Quanto a Sócrates, também partilho desse teu óptimismo. Desde que chegou ao poder tem, sem perder tempo, implementados medidas impopulares e que eram/são imprescindiveis para "desafogar" a nossa economia e, muito importante, dar um sinal de firmeza e credibilidade, de Portugal na CE. Mais, tem mantido e apoioado, embora por vezes pouco, os seus ministros com tarefas mais difícceis, tais como educação, finanças e obras públicas, e não cede (aparentemente) a pressões de lobbys e sindicatos, por mais voz que tenham, por mais votos que perca. Cá estatremos para ver até onde quer ir, ou a té onde lhe deixam ir.

PP disse...

Quanto ao post do "Compromisso", devo dizer que depois de ouvir e ler algumas opiniões, quase unânimes em afirmar que o movimento é positivo e tem boas ideias, mas que peca por lento e por ser pouco empreendedor.
Concordo que apresentar ideias e propopstas, que, para os mais atentos/ interessados não eram novidade, é muito mais fácil do que realizar e aplicar o que se teoriza.

Gostava que dois anos volvidos da primeira convenção, o "Compromisso" seja mais célere e pró-activo na ajuda na implementação de medidas para resolver tantas maleitas.

Como com Sócrates, resta-nos aguardar.

Inté

Rui Gamboa disse...

É um movimento de cidadania extra-partidário? Temuma inclinação ideológica clara.

PP disse...

Sim, é um movimento extra-partidário.
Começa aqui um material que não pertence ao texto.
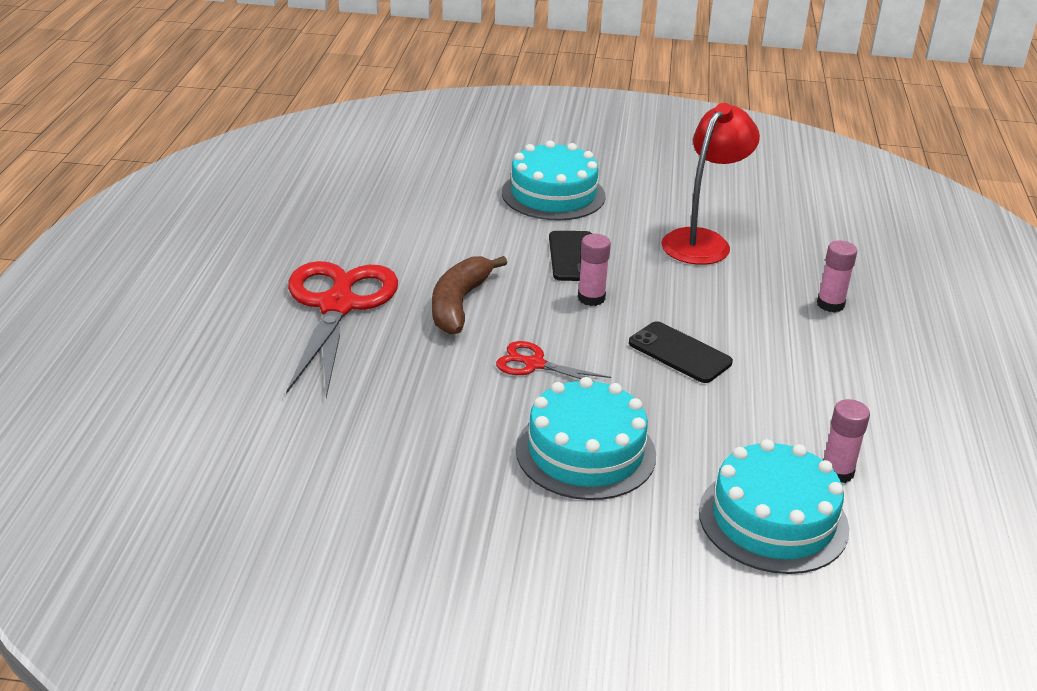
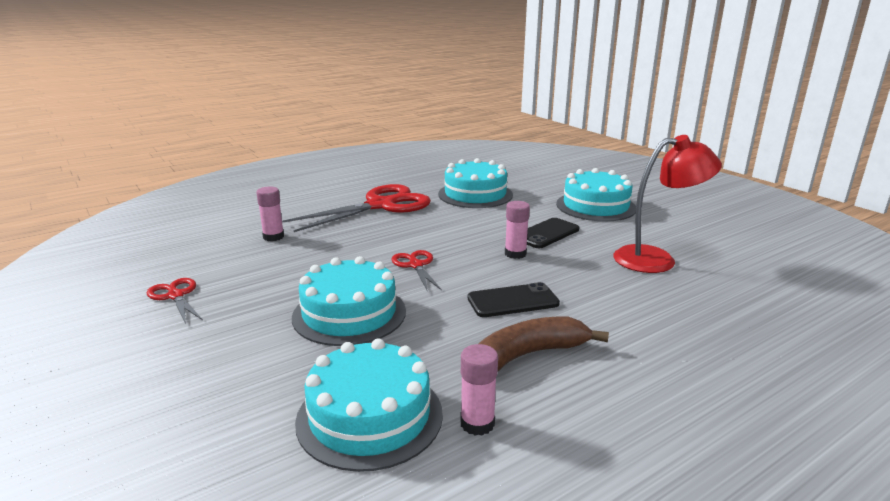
camera: 50 degrees right, 10 degrees down
(384, 551) = (175, 296): none -> red scissors
(408, 235) = (475, 194): none -> turquoise cake
(459, 304) = (437, 227): brown banana -> brown banana (529, 354)
(679, 353) = (513, 301): black phone -> black phone turned 75 degrees clockwise
(830, 304) = (695, 331): pink glue stick -> pink glue stick (273, 237)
Pacheco Pereira defende que este movimento, constituído há 2 anos, deveria intervir civicamente e económicamente, pois o diagnóstico está bem feito, mas a implementação da cura para esse males é, sem dúvida. masis difícil.
EStes empresários e académicos, deveriam investir, gastar do seu dinheiro, para estimularem o mercado e darem um sentido ás suas reivindicações.
O mesmo Pacheco Pereira diz que se não forem por essa via - dos próprios investirem - devem apoiar um partido ou político que possa, no governo ou na assembleia da républica, propor Leis que sejam um remédio para os males diagnosticados.

No entanto não vejo, no movimento CP, uma ideologia clara. Se forem os próprios a intervir, então não têm de se posicionar. Mas se quiserem que sejam os políticos a resolver esses "males", então devem posicionar-se, assumindo o risco.